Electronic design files
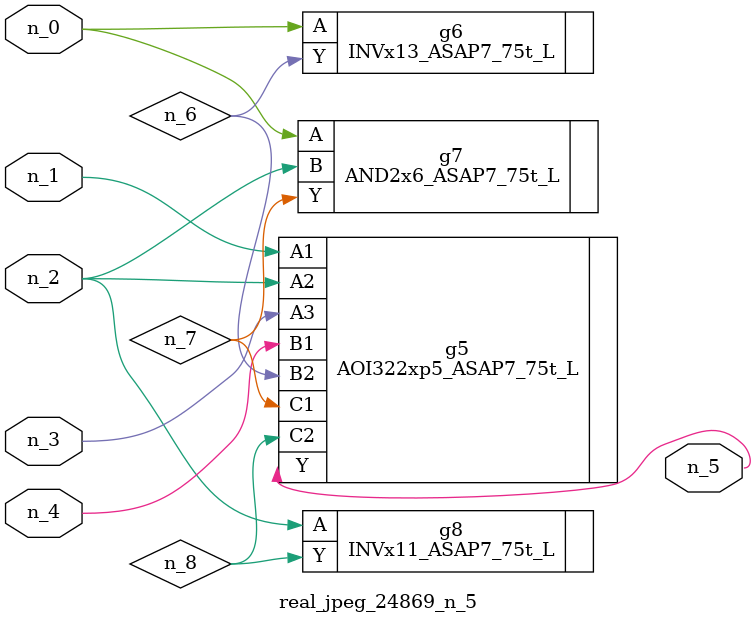
<source format=v>
module real_jpeg_24869_n_5 (n_4, n_0, n_1, n_2, n_3, n_5);

input n_4;
input n_0;
input n_1;
input n_2;
input n_3;

output n_5;

wire n_8;
wire n_6;
wire n_7;

INVx13_ASAP7_75t_L g6 ( 
.A(n_0),
.Y(n_6)
);

AND2x6_ASAP7_75t_L g7 ( 
.A(n_0),
.B(n_2),
.Y(n_7)
);

AOI322xp5_ASAP7_75t_L g5 ( 
.A1(n_1),
.A2(n_2),
.A3(n_3),
.B1(n_4),
.B2(n_6),
.C1(n_7),
.C2(n_8),
.Y(n_5)
);

INVx11_ASAP7_75t_L g8 ( 
.A(n_2),
.Y(n_8)
);


endmodule
</source>
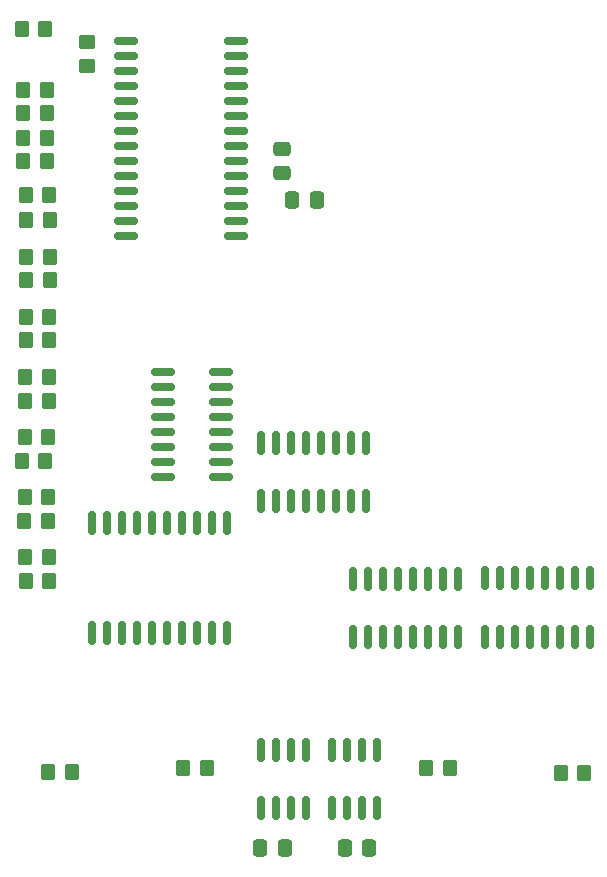
<source format=gbr>
%TF.GenerationSoftware,KiCad,Pcbnew,(6.0.1)*%
%TF.CreationDate,2022-02-13T12:19:39+00:00*%
%TF.ProjectId,module-io,6d6f6475-6c65-42d6-996f-2e6b69636164,rev?*%
%TF.SameCoordinates,Original*%
%TF.FileFunction,Paste,Bot*%
%TF.FilePolarity,Positive*%
%FSLAX46Y46*%
G04 Gerber Fmt 4.6, Leading zero omitted, Abs format (unit mm)*
G04 Created by KiCad (PCBNEW (6.0.1)) date 2022-02-13 12:19:39*
%MOMM*%
%LPD*%
G01*
G04 APERTURE LIST*
G04 Aperture macros list*
%AMRoundRect*
0 Rectangle with rounded corners*
0 $1 Rounding radius*
0 $2 $3 $4 $5 $6 $7 $8 $9 X,Y pos of 4 corners*
0 Add a 4 corners polygon primitive as box body*
4,1,4,$2,$3,$4,$5,$6,$7,$8,$9,$2,$3,0*
0 Add four circle primitives for the rounded corners*
1,1,$1+$1,$2,$3*
1,1,$1+$1,$4,$5*
1,1,$1+$1,$6,$7*
1,1,$1+$1,$8,$9*
0 Add four rect primitives between the rounded corners*
20,1,$1+$1,$2,$3,$4,$5,0*
20,1,$1+$1,$4,$5,$6,$7,0*
20,1,$1+$1,$6,$7,$8,$9,0*
20,1,$1+$1,$8,$9,$2,$3,0*%
G04 Aperture macros list end*
%ADD10RoundRect,0.250000X0.450000X-0.350000X0.450000X0.350000X-0.450000X0.350000X-0.450000X-0.350000X0*%
%ADD11RoundRect,0.150000X-0.825000X-0.150000X0.825000X-0.150000X0.825000X0.150000X-0.825000X0.150000X0*%
%ADD12RoundRect,0.150000X0.150000X-0.875000X0.150000X0.875000X-0.150000X0.875000X-0.150000X-0.875000X0*%
%ADD13RoundRect,0.150000X-0.150000X0.825000X-0.150000X-0.825000X0.150000X-0.825000X0.150000X0.825000X0*%
%ADD14RoundRect,0.150000X0.150000X-0.825000X0.150000X0.825000X-0.150000X0.825000X-0.150000X-0.825000X0*%
%ADD15RoundRect,0.250000X-0.350000X-0.450000X0.350000X-0.450000X0.350000X0.450000X-0.350000X0.450000X0*%
%ADD16RoundRect,0.250000X0.350000X0.450000X-0.350000X0.450000X-0.350000X-0.450000X0.350000X-0.450000X0*%
%ADD17RoundRect,0.150000X0.875000X0.150000X-0.875000X0.150000X-0.875000X-0.150000X0.875000X-0.150000X0*%
%ADD18RoundRect,0.250000X-0.337500X-0.475000X0.337500X-0.475000X0.337500X0.475000X-0.337500X0.475000X0*%
%ADD19RoundRect,0.250000X0.337500X0.475000X-0.337500X0.475000X-0.337500X-0.475000X0.337500X-0.475000X0*%
%ADD20RoundRect,0.250000X0.475000X-0.337500X0.475000X0.337500X-0.475000X0.337500X-0.475000X-0.337500X0*%
G04 APERTURE END LIST*
D10*
%TO.C,R29*%
X135400000Y-30600000D03*
X135400000Y-32600000D03*
%TD*%
D11*
%TO.C,U8*%
X146775000Y-67395000D03*
X146775000Y-66125000D03*
X146775000Y-64855000D03*
X146775000Y-63585000D03*
X146775000Y-62315000D03*
X146775000Y-61045000D03*
X146775000Y-59775000D03*
X146775000Y-58505000D03*
X141825000Y-58505000D03*
X141825000Y-59775000D03*
X141825000Y-61045000D03*
X141825000Y-62315000D03*
X141825000Y-63585000D03*
X141825000Y-64855000D03*
X141825000Y-66125000D03*
X141825000Y-67395000D03*
%TD*%
D12*
%TO.C,U7*%
X147215000Y-71350000D03*
X145945000Y-71350000D03*
X144675000Y-71350000D03*
X143405000Y-71350000D03*
X142135000Y-71350000D03*
X140865000Y-71350000D03*
X139595000Y-71350000D03*
X138325000Y-71350000D03*
X137055000Y-71350000D03*
X135785000Y-71350000D03*
X135785000Y-80650000D03*
X137055000Y-80650000D03*
X138325000Y-80650000D03*
X139595000Y-80650000D03*
X140865000Y-80650000D03*
X142135000Y-80650000D03*
X143405000Y-80650000D03*
X144675000Y-80650000D03*
X145945000Y-80650000D03*
X147215000Y-80650000D03*
%TD*%
D13*
%TO.C,U6*%
X157920000Y-81000000D03*
X159190000Y-81000000D03*
X160460000Y-81000000D03*
X161730000Y-81000000D03*
X163000000Y-81000000D03*
X164270000Y-81000000D03*
X165540000Y-81000000D03*
X166810000Y-81000000D03*
X166810000Y-76050000D03*
X165540000Y-76050000D03*
X164270000Y-76050000D03*
X163000000Y-76050000D03*
X161730000Y-76050000D03*
X160460000Y-76050000D03*
X159190000Y-76050000D03*
X157920000Y-76050000D03*
%TD*%
D14*
%TO.C,U4*%
X159040000Y-64550000D03*
X157770000Y-64550000D03*
X156500000Y-64550000D03*
X155230000Y-64550000D03*
X153960000Y-64550000D03*
X152690000Y-64550000D03*
X151420000Y-64550000D03*
X150150000Y-64550000D03*
X150150000Y-69500000D03*
X151420000Y-69500000D03*
X152690000Y-69500000D03*
X153960000Y-69500000D03*
X155230000Y-69500000D03*
X156500000Y-69500000D03*
X157770000Y-69500000D03*
X159040000Y-69500000D03*
%TD*%
D13*
%TO.C,U3*%
X169055000Y-80975000D03*
X170325000Y-80975000D03*
X171595000Y-80975000D03*
X172865000Y-80975000D03*
X174135000Y-80975000D03*
X175405000Y-80975000D03*
X176675000Y-80975000D03*
X177945000Y-80975000D03*
X177945000Y-76025000D03*
X176675000Y-76025000D03*
X175405000Y-76025000D03*
X174135000Y-76025000D03*
X172865000Y-76025000D03*
X171595000Y-76025000D03*
X170325000Y-76025000D03*
X169055000Y-76025000D03*
%TD*%
%TO.C,U2*%
X156095000Y-95475000D03*
X157365000Y-95475000D03*
X158635000Y-95475000D03*
X159905000Y-95475000D03*
X159905000Y-90525000D03*
X158635000Y-90525000D03*
X157365000Y-90525000D03*
X156095000Y-90525000D03*
%TD*%
%TO.C,U1*%
X150095000Y-95475000D03*
X151365000Y-95475000D03*
X152635000Y-95475000D03*
X153905000Y-95475000D03*
X153905000Y-90525000D03*
X152635000Y-90525000D03*
X151365000Y-90525000D03*
X150095000Y-90525000D03*
%TD*%
D15*
%TO.C,R28*%
X166100000Y-92050000D03*
X164100000Y-92050000D03*
%TD*%
%TO.C,R27*%
X134100000Y-92400000D03*
X132100000Y-92400000D03*
%TD*%
%TO.C,R26*%
X177500000Y-92500000D03*
X175500000Y-92500000D03*
%TD*%
%TO.C,R25*%
X145550000Y-92050000D03*
X143550000Y-92050000D03*
%TD*%
D16*
%TO.C,R24*%
X130200000Y-76275000D03*
X132200000Y-76275000D03*
%TD*%
%TO.C,R23*%
X130075000Y-71150000D03*
X132075000Y-71150000D03*
%TD*%
%TO.C,R22*%
X129850000Y-66075000D03*
X131850000Y-66075000D03*
%TD*%
%TO.C,R21*%
X130150000Y-61025000D03*
X132150000Y-61025000D03*
%TD*%
%TO.C,R20*%
X130200000Y-55875000D03*
X132200000Y-55875000D03*
%TD*%
%TO.C,R19*%
X130225000Y-50750000D03*
X132225000Y-50750000D03*
%TD*%
%TO.C,R18*%
X130225000Y-45650000D03*
X132225000Y-45650000D03*
%TD*%
%TO.C,R17*%
X129975000Y-40675000D03*
X131975000Y-40675000D03*
%TD*%
D15*
%TO.C,R15*%
X132175000Y-74225000D03*
X130175000Y-74225000D03*
%TD*%
%TO.C,R13*%
X132100000Y-69150000D03*
X130100000Y-69150000D03*
%TD*%
%TO.C,R12*%
X132125000Y-64050000D03*
X130125000Y-64050000D03*
%TD*%
%TO.C,R11*%
X132150000Y-58925000D03*
X130150000Y-58925000D03*
%TD*%
%TO.C,R10*%
X132200000Y-53875000D03*
X130200000Y-53875000D03*
%TD*%
%TO.C,R9*%
X132225000Y-48775000D03*
X130225000Y-48775000D03*
%TD*%
%TO.C,R8*%
X132200000Y-43575000D03*
X130200000Y-43575000D03*
%TD*%
D16*
%TO.C,R7*%
X129975000Y-36650000D03*
X131975000Y-36650000D03*
%TD*%
D15*
%TO.C,R6*%
X131975000Y-38700000D03*
X129975000Y-38700000D03*
%TD*%
D16*
%TO.C,R3*%
X129975000Y-34625000D03*
X131975000Y-34625000D03*
%TD*%
%TO.C,R1*%
X129850000Y-29500000D03*
X131850000Y-29500000D03*
%TD*%
D17*
%TO.C,IC1*%
X138700000Y-30500000D03*
X138700000Y-31770000D03*
X138700000Y-33040000D03*
X138700000Y-34310000D03*
X138700000Y-35580000D03*
X138700000Y-36850000D03*
X138700000Y-38120000D03*
X138700000Y-39390000D03*
X138700000Y-40660000D03*
X138700000Y-41930000D03*
X138700000Y-43200000D03*
X138700000Y-44470000D03*
X138700000Y-45740000D03*
X138700000Y-47010000D03*
X148000000Y-47010000D03*
X148000000Y-45740000D03*
X148000000Y-44470000D03*
X148000000Y-43200000D03*
X148000000Y-41930000D03*
X148000000Y-40660000D03*
X148000000Y-39390000D03*
X148000000Y-38120000D03*
X148000000Y-36850000D03*
X148000000Y-35580000D03*
X148000000Y-34310000D03*
X148000000Y-33040000D03*
X148000000Y-31770000D03*
X148000000Y-30500000D03*
%TD*%
D18*
%TO.C,C4*%
X159279500Y-98806000D03*
X157204500Y-98806000D03*
%TD*%
%TO.C,C3*%
X150071000Y-98806000D03*
X152146000Y-98806000D03*
%TD*%
D19*
%TO.C,C2*%
X152750000Y-44000000D03*
X154825000Y-44000000D03*
%TD*%
D20*
%TO.C,C1*%
X151925000Y-39650000D03*
X151925000Y-41725000D03*
%TD*%
M02*

</source>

• **Exercise directions**: Please give an exact copy of the lines above, beginning with the line containing "X140865000Y-80650000D03*" and running through the line containing "X150150000Y-69500000D03*", and of no other lines.

• **Response to this task**:
X140865000Y-80650000D03*
X142135000Y-80650000D03*
X143405000Y-80650000D03*
X144675000Y-80650000D03*
X145945000Y-80650000D03*
X147215000Y-80650000D03*
%TD*%
D13*
%TO.C,U6*%
X157920000Y-81000000D03*
X159190000Y-81000000D03*
X160460000Y-81000000D03*
X161730000Y-81000000D03*
X163000000Y-81000000D03*
X164270000Y-81000000D03*
X165540000Y-81000000D03*
X166810000Y-81000000D03*
X166810000Y-76050000D03*
X165540000Y-76050000D03*
X164270000Y-76050000D03*
X163000000Y-76050000D03*
X161730000Y-76050000D03*
X160460000Y-76050000D03*
X159190000Y-76050000D03*
X157920000Y-76050000D03*
%TD*%
D14*
%TO.C,U4*%
X159040000Y-64550000D03*
X157770000Y-64550000D03*
X156500000Y-64550000D03*
X155230000Y-64550000D03*
X153960000Y-64550000D03*
X152690000Y-64550000D03*
X151420000Y-64550000D03*
X150150000Y-64550000D03*
X150150000Y-69500000D03*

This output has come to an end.